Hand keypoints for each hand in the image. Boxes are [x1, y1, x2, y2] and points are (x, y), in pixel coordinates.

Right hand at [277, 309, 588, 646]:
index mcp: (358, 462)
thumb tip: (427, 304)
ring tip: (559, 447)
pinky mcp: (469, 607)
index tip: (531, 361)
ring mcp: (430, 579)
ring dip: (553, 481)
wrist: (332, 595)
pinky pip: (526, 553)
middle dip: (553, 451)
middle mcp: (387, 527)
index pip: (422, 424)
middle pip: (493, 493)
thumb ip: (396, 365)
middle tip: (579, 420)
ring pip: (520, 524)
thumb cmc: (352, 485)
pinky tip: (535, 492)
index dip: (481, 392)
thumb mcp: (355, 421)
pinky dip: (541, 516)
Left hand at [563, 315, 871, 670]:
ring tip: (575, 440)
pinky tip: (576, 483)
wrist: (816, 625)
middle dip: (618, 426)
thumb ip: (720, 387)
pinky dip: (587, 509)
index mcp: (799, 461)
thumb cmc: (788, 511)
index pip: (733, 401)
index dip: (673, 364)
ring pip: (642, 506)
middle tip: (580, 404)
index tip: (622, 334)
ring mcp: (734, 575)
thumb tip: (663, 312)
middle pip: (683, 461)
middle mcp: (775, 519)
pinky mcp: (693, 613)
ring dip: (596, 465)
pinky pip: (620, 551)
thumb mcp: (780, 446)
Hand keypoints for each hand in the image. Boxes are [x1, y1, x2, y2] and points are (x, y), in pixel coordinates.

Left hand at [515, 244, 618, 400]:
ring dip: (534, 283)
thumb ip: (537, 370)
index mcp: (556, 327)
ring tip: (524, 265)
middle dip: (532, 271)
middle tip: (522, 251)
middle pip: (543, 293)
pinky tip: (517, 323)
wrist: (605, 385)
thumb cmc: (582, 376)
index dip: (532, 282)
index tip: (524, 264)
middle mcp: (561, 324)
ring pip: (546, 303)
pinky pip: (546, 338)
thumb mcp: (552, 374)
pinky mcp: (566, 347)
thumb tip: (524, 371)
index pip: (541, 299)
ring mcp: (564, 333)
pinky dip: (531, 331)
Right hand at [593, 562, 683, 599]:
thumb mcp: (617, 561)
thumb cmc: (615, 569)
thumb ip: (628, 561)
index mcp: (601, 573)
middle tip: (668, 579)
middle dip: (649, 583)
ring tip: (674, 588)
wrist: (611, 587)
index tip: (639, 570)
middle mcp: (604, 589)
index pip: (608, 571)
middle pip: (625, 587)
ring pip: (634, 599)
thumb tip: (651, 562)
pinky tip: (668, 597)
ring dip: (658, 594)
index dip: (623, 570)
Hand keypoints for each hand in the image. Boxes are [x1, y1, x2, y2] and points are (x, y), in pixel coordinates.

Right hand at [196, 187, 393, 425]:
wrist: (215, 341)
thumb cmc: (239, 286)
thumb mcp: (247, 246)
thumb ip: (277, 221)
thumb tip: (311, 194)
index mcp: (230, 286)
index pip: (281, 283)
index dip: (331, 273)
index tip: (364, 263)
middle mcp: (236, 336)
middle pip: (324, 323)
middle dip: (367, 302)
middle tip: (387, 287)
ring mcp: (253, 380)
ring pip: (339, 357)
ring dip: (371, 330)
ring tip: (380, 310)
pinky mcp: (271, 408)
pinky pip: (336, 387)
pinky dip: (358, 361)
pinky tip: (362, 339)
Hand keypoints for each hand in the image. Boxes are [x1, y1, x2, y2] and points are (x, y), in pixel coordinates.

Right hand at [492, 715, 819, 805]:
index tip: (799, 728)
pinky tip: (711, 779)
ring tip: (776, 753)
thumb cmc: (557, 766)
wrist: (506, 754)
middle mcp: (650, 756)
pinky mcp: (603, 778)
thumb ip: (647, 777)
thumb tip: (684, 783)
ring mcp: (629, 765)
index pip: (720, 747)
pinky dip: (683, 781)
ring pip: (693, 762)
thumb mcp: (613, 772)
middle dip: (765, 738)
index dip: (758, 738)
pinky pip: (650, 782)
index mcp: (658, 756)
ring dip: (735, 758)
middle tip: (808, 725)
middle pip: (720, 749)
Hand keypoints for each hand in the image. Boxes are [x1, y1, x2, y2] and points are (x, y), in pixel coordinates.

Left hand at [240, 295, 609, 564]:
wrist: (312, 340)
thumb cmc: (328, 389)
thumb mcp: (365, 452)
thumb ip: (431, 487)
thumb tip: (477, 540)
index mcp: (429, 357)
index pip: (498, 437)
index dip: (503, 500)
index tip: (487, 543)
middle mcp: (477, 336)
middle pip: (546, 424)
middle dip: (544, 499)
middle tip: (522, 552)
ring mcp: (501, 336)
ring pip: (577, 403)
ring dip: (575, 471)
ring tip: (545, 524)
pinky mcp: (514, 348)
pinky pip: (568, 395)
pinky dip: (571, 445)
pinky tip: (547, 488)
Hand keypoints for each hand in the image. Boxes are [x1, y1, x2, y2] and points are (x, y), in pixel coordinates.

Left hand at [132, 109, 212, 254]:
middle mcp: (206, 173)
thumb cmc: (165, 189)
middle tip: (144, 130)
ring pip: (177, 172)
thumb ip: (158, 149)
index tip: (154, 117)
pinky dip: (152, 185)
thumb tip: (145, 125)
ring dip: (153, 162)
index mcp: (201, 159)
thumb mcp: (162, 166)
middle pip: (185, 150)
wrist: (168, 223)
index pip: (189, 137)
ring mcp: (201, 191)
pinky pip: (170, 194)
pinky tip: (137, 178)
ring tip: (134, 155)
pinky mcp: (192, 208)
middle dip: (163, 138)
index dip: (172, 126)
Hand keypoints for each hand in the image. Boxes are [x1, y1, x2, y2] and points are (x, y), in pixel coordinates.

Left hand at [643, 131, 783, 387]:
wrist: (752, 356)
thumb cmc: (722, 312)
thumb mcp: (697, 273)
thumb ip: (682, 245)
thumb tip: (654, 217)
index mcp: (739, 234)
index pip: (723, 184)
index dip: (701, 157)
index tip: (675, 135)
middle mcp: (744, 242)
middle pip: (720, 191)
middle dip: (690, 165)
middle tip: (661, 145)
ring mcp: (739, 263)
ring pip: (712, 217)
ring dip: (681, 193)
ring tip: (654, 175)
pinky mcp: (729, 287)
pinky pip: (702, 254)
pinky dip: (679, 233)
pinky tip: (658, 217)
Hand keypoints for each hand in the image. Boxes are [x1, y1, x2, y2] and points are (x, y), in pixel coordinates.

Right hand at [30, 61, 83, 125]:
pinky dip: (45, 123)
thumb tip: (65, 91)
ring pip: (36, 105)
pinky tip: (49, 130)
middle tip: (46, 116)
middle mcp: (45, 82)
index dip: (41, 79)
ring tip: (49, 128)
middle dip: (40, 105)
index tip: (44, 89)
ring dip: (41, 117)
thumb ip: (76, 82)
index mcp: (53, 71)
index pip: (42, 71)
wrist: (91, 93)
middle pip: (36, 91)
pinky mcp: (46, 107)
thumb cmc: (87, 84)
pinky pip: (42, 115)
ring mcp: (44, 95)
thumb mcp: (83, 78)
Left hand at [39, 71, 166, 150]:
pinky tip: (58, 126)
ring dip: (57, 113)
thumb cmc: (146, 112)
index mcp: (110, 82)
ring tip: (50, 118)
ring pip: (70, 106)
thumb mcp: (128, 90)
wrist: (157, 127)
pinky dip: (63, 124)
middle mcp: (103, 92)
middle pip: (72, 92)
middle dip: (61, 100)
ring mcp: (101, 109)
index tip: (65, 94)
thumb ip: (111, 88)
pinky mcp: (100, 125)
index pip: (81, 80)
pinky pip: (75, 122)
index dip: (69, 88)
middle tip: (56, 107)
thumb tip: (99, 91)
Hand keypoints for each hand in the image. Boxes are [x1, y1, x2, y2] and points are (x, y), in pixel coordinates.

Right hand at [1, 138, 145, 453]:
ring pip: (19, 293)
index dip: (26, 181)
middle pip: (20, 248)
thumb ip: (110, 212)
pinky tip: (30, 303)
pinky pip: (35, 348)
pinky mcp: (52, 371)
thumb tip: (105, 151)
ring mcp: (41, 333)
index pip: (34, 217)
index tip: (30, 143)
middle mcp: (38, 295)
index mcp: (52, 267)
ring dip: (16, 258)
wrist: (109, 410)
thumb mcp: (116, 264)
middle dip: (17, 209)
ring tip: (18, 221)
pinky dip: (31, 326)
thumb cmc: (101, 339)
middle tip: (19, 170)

__DESCRIPTION OF THE TASK__: From the entries above, copy every line that holds the word "Right".

__REPLY TO THE EXERCISE__:
Right hand at [277, 309, 588, 646]:
Right hand at [593, 562, 683, 599]:
Right hand at [196, 187, 393, 425]:
Right hand at [492, 715, 819, 805]:
Right hand at [30, 61, 83, 125]:
Right hand at [1, 138, 145, 453]:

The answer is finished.